--- Listed entries ---

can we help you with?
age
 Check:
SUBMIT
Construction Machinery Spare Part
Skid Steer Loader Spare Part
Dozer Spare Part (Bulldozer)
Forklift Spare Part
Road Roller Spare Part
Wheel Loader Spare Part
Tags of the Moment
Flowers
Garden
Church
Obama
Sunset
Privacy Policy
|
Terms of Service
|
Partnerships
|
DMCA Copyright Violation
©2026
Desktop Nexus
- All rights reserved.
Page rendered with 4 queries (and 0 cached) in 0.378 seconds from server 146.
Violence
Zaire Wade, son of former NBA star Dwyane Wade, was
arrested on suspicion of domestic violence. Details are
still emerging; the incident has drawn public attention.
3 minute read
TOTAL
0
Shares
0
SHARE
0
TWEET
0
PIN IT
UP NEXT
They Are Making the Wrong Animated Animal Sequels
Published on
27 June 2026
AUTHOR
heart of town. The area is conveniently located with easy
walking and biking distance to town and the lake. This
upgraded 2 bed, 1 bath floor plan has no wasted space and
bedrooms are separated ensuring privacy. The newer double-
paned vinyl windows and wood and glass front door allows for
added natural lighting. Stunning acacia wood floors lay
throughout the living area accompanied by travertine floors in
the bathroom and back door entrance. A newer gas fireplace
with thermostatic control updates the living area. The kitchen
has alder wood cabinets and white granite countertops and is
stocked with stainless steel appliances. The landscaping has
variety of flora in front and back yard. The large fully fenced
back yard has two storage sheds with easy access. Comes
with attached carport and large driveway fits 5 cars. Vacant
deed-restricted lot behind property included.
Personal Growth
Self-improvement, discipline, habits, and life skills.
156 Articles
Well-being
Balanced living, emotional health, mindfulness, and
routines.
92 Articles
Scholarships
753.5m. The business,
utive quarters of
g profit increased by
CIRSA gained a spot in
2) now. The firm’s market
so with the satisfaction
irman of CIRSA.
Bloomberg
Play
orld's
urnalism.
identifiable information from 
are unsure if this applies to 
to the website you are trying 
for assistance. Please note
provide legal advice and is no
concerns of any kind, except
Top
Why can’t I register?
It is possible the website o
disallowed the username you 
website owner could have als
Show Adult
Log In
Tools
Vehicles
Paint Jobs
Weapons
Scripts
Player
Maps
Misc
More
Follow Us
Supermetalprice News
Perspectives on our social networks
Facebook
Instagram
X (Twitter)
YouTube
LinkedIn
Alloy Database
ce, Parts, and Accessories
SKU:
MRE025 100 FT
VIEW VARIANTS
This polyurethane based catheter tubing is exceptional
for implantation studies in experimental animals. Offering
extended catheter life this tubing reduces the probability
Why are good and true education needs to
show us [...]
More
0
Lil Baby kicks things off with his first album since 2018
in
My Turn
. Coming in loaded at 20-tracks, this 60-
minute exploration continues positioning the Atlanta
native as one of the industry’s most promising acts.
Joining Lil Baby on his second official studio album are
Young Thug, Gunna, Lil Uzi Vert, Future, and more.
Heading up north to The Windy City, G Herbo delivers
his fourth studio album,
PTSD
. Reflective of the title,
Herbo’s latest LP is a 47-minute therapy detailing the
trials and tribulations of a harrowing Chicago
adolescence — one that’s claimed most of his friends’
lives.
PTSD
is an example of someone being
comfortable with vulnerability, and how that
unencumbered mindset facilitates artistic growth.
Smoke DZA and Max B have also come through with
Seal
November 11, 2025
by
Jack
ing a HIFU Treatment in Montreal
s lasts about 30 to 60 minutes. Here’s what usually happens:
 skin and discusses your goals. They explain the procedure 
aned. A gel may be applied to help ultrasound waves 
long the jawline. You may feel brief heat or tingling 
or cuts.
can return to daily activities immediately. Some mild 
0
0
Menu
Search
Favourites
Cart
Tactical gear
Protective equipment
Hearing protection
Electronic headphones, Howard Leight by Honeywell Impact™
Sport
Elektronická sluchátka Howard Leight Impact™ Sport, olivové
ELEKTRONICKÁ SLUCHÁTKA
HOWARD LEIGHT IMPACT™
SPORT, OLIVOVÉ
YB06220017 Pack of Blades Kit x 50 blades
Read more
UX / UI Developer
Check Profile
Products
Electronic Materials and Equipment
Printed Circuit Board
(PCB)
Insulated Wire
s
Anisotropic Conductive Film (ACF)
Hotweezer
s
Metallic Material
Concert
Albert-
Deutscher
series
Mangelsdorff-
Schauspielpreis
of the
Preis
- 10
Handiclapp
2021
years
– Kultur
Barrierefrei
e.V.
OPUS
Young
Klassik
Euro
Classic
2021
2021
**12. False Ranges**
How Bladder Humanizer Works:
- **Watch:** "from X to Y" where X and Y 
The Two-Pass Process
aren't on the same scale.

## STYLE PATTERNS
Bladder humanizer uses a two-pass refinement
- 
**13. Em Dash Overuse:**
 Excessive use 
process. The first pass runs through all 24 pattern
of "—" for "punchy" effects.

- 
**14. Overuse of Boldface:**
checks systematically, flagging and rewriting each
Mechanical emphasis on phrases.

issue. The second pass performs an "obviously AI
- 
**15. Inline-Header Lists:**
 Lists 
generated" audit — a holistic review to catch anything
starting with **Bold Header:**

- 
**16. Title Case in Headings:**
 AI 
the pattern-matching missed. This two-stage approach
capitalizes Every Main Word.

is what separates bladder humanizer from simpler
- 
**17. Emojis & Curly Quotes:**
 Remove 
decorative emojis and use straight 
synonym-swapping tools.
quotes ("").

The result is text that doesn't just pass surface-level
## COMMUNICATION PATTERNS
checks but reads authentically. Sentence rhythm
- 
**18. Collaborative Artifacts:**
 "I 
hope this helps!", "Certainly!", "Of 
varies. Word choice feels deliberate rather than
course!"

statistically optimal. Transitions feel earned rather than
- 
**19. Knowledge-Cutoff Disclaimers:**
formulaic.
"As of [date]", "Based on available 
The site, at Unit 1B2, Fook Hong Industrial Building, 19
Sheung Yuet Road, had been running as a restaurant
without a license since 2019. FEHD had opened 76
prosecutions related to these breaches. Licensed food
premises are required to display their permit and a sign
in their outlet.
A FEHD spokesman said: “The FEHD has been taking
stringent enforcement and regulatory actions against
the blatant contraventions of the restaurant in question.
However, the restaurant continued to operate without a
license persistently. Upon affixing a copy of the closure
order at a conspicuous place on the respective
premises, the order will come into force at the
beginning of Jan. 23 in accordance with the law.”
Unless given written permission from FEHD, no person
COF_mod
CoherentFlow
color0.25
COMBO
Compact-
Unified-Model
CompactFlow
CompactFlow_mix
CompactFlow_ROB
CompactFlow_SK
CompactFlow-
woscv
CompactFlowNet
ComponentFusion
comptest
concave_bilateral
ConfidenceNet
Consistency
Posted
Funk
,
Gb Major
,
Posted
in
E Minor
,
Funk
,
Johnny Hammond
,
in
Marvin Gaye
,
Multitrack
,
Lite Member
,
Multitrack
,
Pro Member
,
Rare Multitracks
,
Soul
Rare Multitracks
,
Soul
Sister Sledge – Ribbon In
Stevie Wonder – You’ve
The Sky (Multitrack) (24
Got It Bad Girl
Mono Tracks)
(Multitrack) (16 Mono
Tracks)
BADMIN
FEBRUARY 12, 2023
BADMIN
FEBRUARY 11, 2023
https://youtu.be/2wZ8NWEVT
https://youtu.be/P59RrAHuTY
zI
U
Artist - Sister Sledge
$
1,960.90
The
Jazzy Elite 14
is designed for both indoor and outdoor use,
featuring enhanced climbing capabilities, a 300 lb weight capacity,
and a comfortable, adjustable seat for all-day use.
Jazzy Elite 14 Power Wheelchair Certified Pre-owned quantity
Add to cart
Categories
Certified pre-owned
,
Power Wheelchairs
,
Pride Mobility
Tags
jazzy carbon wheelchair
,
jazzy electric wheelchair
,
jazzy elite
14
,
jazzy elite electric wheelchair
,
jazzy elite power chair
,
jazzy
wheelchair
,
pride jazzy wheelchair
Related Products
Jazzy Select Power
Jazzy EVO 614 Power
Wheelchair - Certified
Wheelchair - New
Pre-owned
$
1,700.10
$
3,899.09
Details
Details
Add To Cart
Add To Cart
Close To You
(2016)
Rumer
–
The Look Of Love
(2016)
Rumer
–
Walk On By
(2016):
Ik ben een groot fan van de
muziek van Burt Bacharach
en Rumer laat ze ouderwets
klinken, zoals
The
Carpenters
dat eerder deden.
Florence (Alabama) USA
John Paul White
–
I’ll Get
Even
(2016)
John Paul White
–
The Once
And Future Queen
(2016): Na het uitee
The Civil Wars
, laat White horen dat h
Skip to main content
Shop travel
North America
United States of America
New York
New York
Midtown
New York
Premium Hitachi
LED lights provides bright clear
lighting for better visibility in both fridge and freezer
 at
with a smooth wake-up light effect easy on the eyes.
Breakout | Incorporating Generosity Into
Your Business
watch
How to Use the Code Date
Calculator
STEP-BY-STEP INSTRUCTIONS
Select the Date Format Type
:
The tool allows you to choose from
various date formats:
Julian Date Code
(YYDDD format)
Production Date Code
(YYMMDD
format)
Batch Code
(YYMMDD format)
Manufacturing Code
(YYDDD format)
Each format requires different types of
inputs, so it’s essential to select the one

---

Give only the number of lines in the data that hold the word "rather".

### Reply
2